Pengalaman tersebut kemudian digunakan untuk pengembangan ES-30. Chief Technology Officer Heart Aerospace Ben Stabler mengatakan kemampuan yang dibangun melalui X1 akan dibawa langsung ke ES-30 sebagai pesawat produksi pertama perusahaan.

Baca selengkapnya
Diklaim Bisa Pangkas Biaya Operasional
Selain menawarkan emisi yang lebih rendah, Heart membidik persoalan lain dalam penerbangan regional: biaya operasi.
Perusahaan mengklaim ES-30 dapat memiliki biaya operasional pesawat lebih dari 40 persen lebih rendah ketika mulai beroperasi dibandingkan baseline pesawat regional yang digunakan Heart dalam perhitungannya.
Heart mengaitkan potensi tersebut dengan penggunaan listrik sebagai pengganti sebagian bahan bakar jet, sistem pesawat yang lebih sederhana, serta kebutuhan pemeliharaan yang lebih rendah dari propulsi listrik.
Perusahaan juga menyebut operasi dengan emisi lebih rendah dapat mengurangi eksposur maskapai terhadap pajak karbon dan biaya penerbangan berbasis emisi di sejumlah pasar.
Namun, angka penghematan tersebut masih merupakan proyeksi Heart Aerospace, bukan hasil operasi komersial ES-30.
United Airlines hingga Air Canada Tertarik
ES-30 juga telah menarik minat sejumlah perusahaan penerbangan.
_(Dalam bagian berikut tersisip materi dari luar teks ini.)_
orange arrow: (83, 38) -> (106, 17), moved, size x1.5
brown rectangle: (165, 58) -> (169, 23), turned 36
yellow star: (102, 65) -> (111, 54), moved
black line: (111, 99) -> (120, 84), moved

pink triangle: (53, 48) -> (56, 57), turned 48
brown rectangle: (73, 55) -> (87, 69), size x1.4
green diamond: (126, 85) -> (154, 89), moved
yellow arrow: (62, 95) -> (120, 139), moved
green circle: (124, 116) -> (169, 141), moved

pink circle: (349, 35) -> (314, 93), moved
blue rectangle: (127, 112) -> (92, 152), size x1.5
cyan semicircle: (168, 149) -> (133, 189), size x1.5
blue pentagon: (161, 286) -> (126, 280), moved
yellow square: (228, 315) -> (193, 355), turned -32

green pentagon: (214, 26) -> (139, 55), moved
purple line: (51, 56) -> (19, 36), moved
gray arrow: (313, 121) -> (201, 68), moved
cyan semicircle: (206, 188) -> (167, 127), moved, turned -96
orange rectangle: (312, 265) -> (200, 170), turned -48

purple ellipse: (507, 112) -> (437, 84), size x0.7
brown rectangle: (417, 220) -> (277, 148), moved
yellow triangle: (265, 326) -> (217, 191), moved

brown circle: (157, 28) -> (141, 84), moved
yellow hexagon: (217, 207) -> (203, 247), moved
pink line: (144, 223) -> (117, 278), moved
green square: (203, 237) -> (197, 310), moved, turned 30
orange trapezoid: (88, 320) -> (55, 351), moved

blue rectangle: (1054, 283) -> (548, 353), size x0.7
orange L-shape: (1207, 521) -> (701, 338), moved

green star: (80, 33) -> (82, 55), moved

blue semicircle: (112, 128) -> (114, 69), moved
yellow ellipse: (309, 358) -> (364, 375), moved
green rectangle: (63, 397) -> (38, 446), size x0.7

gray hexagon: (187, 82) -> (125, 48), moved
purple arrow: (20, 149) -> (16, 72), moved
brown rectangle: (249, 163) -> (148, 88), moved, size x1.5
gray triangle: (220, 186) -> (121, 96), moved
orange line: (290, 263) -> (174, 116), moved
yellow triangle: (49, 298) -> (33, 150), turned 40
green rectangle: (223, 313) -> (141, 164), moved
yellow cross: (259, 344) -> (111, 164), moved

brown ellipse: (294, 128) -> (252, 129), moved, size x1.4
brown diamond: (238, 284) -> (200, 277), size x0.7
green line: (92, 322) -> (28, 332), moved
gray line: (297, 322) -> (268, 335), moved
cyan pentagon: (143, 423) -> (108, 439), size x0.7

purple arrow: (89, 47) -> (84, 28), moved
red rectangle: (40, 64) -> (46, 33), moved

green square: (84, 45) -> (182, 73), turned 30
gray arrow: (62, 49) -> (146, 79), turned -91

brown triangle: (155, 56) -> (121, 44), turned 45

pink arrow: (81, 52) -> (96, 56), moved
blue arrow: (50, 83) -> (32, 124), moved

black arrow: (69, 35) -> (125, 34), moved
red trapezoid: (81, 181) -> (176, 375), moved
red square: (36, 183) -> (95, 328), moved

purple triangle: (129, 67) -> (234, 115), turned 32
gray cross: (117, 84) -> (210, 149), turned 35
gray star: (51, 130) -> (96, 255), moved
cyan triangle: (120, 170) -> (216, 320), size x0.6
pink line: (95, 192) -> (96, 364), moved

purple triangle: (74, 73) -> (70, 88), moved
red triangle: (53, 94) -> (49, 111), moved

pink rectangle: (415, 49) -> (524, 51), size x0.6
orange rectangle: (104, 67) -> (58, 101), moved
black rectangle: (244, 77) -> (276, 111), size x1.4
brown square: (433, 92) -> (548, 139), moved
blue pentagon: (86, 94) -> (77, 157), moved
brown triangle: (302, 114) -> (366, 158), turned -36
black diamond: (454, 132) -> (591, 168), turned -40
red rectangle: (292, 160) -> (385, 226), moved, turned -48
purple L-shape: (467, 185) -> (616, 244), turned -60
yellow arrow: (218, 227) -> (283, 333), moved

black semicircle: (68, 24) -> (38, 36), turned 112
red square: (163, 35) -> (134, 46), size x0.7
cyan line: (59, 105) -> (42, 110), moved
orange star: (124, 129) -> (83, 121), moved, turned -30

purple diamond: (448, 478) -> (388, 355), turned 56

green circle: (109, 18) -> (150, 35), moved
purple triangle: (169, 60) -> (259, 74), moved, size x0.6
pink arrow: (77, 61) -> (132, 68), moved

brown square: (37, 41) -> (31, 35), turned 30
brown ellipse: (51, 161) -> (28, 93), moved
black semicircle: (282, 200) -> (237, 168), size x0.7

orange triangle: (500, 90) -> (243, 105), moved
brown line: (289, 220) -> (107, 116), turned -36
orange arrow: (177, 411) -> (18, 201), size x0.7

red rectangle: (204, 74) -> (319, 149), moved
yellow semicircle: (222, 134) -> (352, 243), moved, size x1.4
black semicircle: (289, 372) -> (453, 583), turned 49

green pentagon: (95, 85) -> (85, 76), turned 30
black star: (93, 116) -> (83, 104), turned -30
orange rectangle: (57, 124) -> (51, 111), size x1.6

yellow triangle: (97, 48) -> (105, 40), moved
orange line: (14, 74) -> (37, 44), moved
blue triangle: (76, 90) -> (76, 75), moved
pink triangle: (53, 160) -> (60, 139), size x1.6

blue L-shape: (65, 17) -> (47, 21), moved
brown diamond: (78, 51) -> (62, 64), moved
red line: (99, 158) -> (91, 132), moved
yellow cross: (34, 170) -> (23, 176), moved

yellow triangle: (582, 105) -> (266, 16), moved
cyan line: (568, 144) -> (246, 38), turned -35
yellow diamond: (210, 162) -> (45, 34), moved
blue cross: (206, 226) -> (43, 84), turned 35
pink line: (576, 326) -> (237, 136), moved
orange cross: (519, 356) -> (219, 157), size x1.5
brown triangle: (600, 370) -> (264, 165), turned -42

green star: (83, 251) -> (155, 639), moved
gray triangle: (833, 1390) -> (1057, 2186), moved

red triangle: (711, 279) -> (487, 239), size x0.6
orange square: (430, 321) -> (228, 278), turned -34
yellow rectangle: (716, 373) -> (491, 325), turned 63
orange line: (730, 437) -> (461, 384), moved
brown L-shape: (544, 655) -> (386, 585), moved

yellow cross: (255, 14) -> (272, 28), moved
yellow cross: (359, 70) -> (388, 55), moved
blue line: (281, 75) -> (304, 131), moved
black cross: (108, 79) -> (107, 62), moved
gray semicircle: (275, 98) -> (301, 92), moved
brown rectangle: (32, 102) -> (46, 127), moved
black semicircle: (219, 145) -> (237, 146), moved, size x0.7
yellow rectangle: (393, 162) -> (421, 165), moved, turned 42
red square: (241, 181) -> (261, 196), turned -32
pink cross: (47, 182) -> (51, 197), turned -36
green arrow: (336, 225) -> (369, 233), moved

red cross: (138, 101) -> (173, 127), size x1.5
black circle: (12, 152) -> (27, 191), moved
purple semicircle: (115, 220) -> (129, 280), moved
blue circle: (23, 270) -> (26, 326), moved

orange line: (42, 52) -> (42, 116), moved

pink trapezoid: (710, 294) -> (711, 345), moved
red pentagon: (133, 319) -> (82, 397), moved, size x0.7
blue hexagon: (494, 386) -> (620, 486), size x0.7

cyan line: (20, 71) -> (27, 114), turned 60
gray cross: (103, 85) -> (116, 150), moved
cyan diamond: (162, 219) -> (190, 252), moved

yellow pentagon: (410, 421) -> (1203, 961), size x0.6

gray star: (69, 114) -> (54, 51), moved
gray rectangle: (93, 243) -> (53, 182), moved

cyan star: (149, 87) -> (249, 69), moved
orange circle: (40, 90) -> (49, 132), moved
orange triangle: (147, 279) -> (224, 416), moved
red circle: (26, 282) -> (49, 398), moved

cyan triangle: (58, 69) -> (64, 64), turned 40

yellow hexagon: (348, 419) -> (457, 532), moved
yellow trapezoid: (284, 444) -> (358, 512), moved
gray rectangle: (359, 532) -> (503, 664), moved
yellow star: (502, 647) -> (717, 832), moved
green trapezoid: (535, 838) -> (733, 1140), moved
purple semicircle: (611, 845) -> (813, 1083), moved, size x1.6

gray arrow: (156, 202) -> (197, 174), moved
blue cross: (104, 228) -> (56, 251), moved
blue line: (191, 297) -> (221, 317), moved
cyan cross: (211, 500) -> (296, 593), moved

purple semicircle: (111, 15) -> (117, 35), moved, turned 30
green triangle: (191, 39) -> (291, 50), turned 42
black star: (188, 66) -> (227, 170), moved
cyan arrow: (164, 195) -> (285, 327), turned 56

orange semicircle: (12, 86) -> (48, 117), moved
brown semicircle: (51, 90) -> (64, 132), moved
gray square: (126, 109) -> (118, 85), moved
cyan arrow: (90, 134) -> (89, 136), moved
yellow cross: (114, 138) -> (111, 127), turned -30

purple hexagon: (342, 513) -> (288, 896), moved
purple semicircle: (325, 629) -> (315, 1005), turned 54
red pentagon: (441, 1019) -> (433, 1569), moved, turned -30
Heart menyatakan telah memperoleh komitmen pelanggan senilai US$9,4 miliar, termasuk dari maskapai besar seperti United Airlines dan Air Canada. JSX juga tercatat sebagai salah satu perusahaan penerbangan yang berkomitmen terhadap program ES-30.
JSX, misalnya, sebelumnya menandatangani letter of intent untuk 50 pesawat ES-30 dengan opsi tambahan 50 unit.
Heart berharap kombinasi biaya yang lebih rendah dan kemampuan beroperasi pada rute pendek dapat membuat ES-30 menarik untuk penerbangan regional. Namun, perjalanan menuju penerbangan komersial masih membutuhkan beberapa tahap.
Setelah penerbangan X1 membuktikan teknologi listrik dapat diterapkan pada demonstrator berskala besar, perhatian berikutnya akan beralih ke ES-30 dan target uji terbang pada 2028. Jika program ini berjalan sesuai dengan rencana, Heart akan menargetkan sertifikasi tipe ES-30 pada 2031.